Pathological Human Brain Rhythms

Look at the image of brain activity from a child at the start of an epileptic seizure. It shows 4 seconds of evolution of the first 10 channels of a seizure rhythm at sampling rate sr=1024.

PYTHON

path = 'data/P1_Seizure1.csv'

data = read_csv(path, delimiter=r"\s+")

data_P1 = data.to_numpy()

sr = 1024

period = 4

channels = 10

plot_series(data_P1[:sr*period, :channels], sr);

show()

Using the code utilised in this lesson, import the data from the file P1_Seizure1.csv and generate an overview of uni- and multivariate features in the following form:

1. Pick the first two seconds of the recording as background, and the last two seconds as epileptic seizure rhythm. Use the first ten channels of data, in both cases. Using the shape attribute, the data should give a tuple of (2048, 10).

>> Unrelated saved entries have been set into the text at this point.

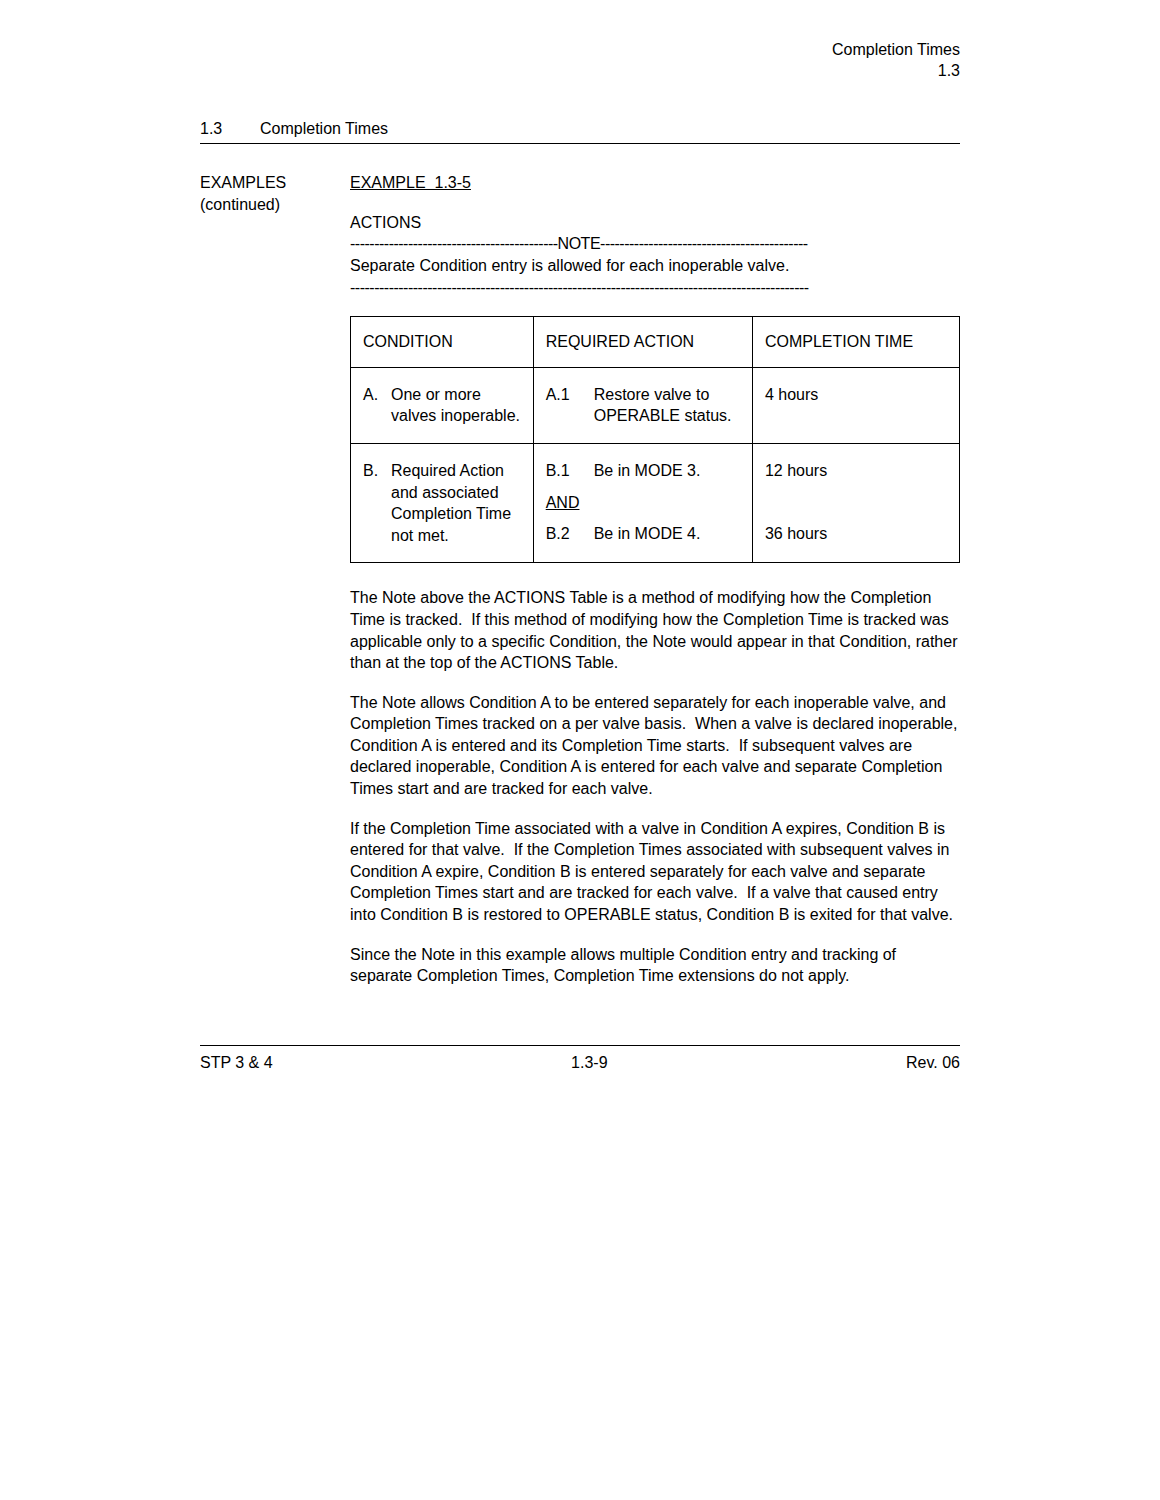Completion Times
1.3
1.3 Completion Times
EXAMPLES (continued)
EXAMPLE 1.3-5
ACTIONS
-------------------------------------------NOTE-------------------------------------------
Separate Condition entry is allowed for each inoperable valve.
-----------------------------------------------------------------------------------------------
| CONDITION | REQUIRED ACTION | COMPLETION TIME |
| --- | --- | --- |
| A. One or more valves inoperable. | A.1 Restore valve to OPERABLE status. | 4 hours |
| B. Required Action and associated Completion Time not met. | B.1 Be in MODE 3. AND B.2 Be in MODE 4. | 12 hours 36 hours |
The Note above the ACTIONS Table is a method of modifying how the Completion Time is tracked. If this method of modifying how the Completion Time is tracked was applicable only to a specific Condition, the Note would appear in that Condition, rather than at the top of the ACTIONS Table.
The Note allows Condition A to be entered separately for each inoperable valve, and Completion Times tracked on a per valve basis. When a valve is declared inoperable, Condition A is entered and its Completion Time starts. If subsequent valves are declared inoperable, Condition A is entered for each valve and separate Completion Times start and are tracked for each valve.
If the Completion Time associated with a valve in Condition A expires, Condition B is entered for that valve. If the Completion Times associated with subsequent valves in Condition A expire, Condition B is entered separately for each valve and separate Completion Times start and are tracked for each valve. If a valve that caused entry into Condition B is restored to OPERABLE status, Condition B is exited for that valve.
Since the Note in this example allows multiple Condition entry and tracking of separate Completion Times, Completion Time extensions do not apply.
STP 3 & 4
1.3-9
Rev. 06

2. Filter the data to get rid of frequencies below 1 Hz and frequencies faster than 20 Hz.

3. Plot time series for both.

4. Fourier Transform both filtered datasets and display the Fourier spectra of the first 4 channels. What are the strongest frequencies in each of the two datasets?

5. Plot the correlation matrices of both datasets. Which channels show the strongest change in correlations?

Solutions will be provided once the submitted assignments are marked and returned.

Key Points

• plot_series is a Python function we defined to display multiple time series plots.
• Data filtering is applied to remove specific and irrelevant components.
• The Fourier spectrum decomposes the time series into a sum of sine waves.
• Cross-correlation matrices are used for multivariate analysis.